** Supplied text follows **
Jesús Fernández-Villaverde@JesusFerna7026
A guide for students of economics: Ten statements that demonstrate that someone does not understand modern economics or what an equilibrium is, and that you can safely ignore everything else they say.
1. “Equilibrium means the economy is stable or at rest.”
Many assume that an equilibrium is a peaceful state with no forces at play. Instead, an equilibrium is just an arrangement of actions and expectations over time that are mutually consistent. It can be locally unstable, explosive, or fragile. Nothing in the definition of equilibrium implies stability.
2. “Equilibrium implies optimality or social efficiency.”
Equilibrium is often conflated with efficiency, but equilibrium merely reflects decentralized consistency, not welfare maximization. Market power, externalities, incomplete markets, nominal rigidities, and frictions routinely produce inefficient equilibria. I often teach a first-year macro graduate course, and not a single one of the equilibria I define is efficient.
3. “Equilibrium is a unique outcome.”
Many often expect models to have one equilibrium. In reality, multiple equilibria arise naturally in dynamic, strategic, and incomplete-market environments. Models of coordination failures, self-fulfilling expectations, bubbles, overlapping generations, and liquidity traps all hinge on the existence of equilibrium multiplicity.
4. “Equilibrium requires perfect foresight or perfect information.”
Equilibrium does not assume agents know the future. In fact, equilibria are often stochastic. The definition of equilibrium only requires that beliefs are consistent with the (perceived) stochastic laws of motion implied by the model. Bayesian learning, noisy signals, ambiguity, and subjective uncertainty all fit well within an equilibrium framework, provided beliefs converge to an internally consistent (but possibly incorrect) distribution.
Bonus point: equilibria are compatible with agents having diverging beliefs that never converge to a single Dirac distribution.
5. “Real economies are rarely in equilibrium, so the concept is unrealistic.”
Equilibrium is not meant to describe the daily state of the world. It is a conceptual device used to understand the outcome of our models under the assumptions we make. Also, see point 1 above.
6. “Equilibrium requires agents to be fully rational in a psychological sense.”
Equilibrium only assumes internal consistency: agents optimize given preferences and constraints. It does not assume realism about human cognition. We can and do define equilibria in models with behavioral biases, bounded rationality, inattention, or rule-of-thumb behavior. We only need to ensure that the resulting actions and beliefs are mutually compatible.
** End of Supplied text **
** Excerpted records follows **
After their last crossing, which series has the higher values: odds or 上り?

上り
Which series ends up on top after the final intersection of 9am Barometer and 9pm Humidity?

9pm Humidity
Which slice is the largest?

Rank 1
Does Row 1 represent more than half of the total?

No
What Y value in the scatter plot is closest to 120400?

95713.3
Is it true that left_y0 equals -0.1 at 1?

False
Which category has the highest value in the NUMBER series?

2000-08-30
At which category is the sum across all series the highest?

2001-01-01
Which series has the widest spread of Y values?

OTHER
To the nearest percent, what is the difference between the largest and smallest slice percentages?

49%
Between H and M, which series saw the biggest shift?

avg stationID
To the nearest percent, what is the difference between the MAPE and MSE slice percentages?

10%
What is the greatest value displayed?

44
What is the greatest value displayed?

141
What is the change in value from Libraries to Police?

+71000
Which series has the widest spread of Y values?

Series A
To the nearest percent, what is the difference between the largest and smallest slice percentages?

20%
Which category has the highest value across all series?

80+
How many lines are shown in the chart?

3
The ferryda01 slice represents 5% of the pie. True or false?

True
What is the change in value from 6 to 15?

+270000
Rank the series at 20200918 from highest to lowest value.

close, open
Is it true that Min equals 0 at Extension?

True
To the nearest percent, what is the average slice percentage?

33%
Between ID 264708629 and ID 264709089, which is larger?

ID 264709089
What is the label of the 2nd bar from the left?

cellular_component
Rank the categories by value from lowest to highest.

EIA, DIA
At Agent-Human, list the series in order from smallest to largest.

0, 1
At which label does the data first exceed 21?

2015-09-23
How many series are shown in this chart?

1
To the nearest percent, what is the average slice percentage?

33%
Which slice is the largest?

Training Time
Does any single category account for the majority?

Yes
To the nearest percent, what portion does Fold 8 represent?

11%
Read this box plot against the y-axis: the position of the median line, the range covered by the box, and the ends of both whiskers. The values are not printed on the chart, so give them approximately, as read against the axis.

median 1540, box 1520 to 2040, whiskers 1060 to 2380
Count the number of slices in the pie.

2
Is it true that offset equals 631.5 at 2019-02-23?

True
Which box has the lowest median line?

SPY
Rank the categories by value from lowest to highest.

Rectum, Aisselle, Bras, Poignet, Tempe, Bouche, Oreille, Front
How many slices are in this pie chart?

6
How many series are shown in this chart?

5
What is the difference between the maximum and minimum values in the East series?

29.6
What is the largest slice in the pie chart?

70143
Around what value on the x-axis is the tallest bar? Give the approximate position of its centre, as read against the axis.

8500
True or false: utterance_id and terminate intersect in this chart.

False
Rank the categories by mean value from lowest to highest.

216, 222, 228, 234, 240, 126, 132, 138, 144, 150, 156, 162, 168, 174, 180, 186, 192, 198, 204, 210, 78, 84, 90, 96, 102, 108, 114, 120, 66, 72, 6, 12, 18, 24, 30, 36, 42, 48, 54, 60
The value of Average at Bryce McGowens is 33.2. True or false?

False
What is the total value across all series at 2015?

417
** End of Excerpted records **
● **Tasks to perform**:
[1] In the guide on misunderstanding economic equilibrium, what course does the author say he often teaches?
[2] Resume the guide on misunderstanding economic equilibrium from its last sentence, continuing in the same numbered format.
The records come from a separate source and are not part of the text.

● **Answers**:
[1] A first-year macro graduate course.

[2]
7. “Equilibrium eliminates dynamics or learning.”
Equilibrium is sometimes misinterpreted as a static state in which nothing evolves. In fact, many equilibria are sequences of probability distributions over states driven by shocks, policy rules, and endogenous responses. Learning dynamics (Bayesian updating, adaptive rules, experience-based expectations) can occur within equilibrium if the evolution of beliefs is self-consistent.
8. “Equilibrium renders expectations unimportant.”
A common misconception is that equilibrium mechanically determines outcomes. In reality, expectations are often central: they determine investment, consumption, asset prices, and policy responses. Many equilibria differ only in their expectations. This is why communication, credibility, and forward guidance matter even in fully rational models.
9. “Equilibrium excludes policy intervention.”
Some interpret equilibrium as a laissez-faire concept. In fact, equilibrium analysis is the foundation of modern policy evaluation. Fiscal, monetary, and regulatory interventions work through equilibrium responses (prices, wages, interest rates, quantities) and must satisfy equilibrium conditions to be credible. Equilibrium is a tool for policy design, not a barrier to it.
10. “Equilibriums…”
Aequilibrium is a Latin neuter noun of the second declension, which forms a nominative plural in “a”. It is composed of aequus (equal; the same root as equality or equity) and libra (balance or scales or the name of several currencies over history).
A final thought: “equilibrium” is a term of art. Its meaning in economics differs from its use in the natural sciences or in everyday language. Terms of art are ubiquitous across academic disciplines, and the first act of intellectual diligence when one starts studying a discipline is to learn what they mean.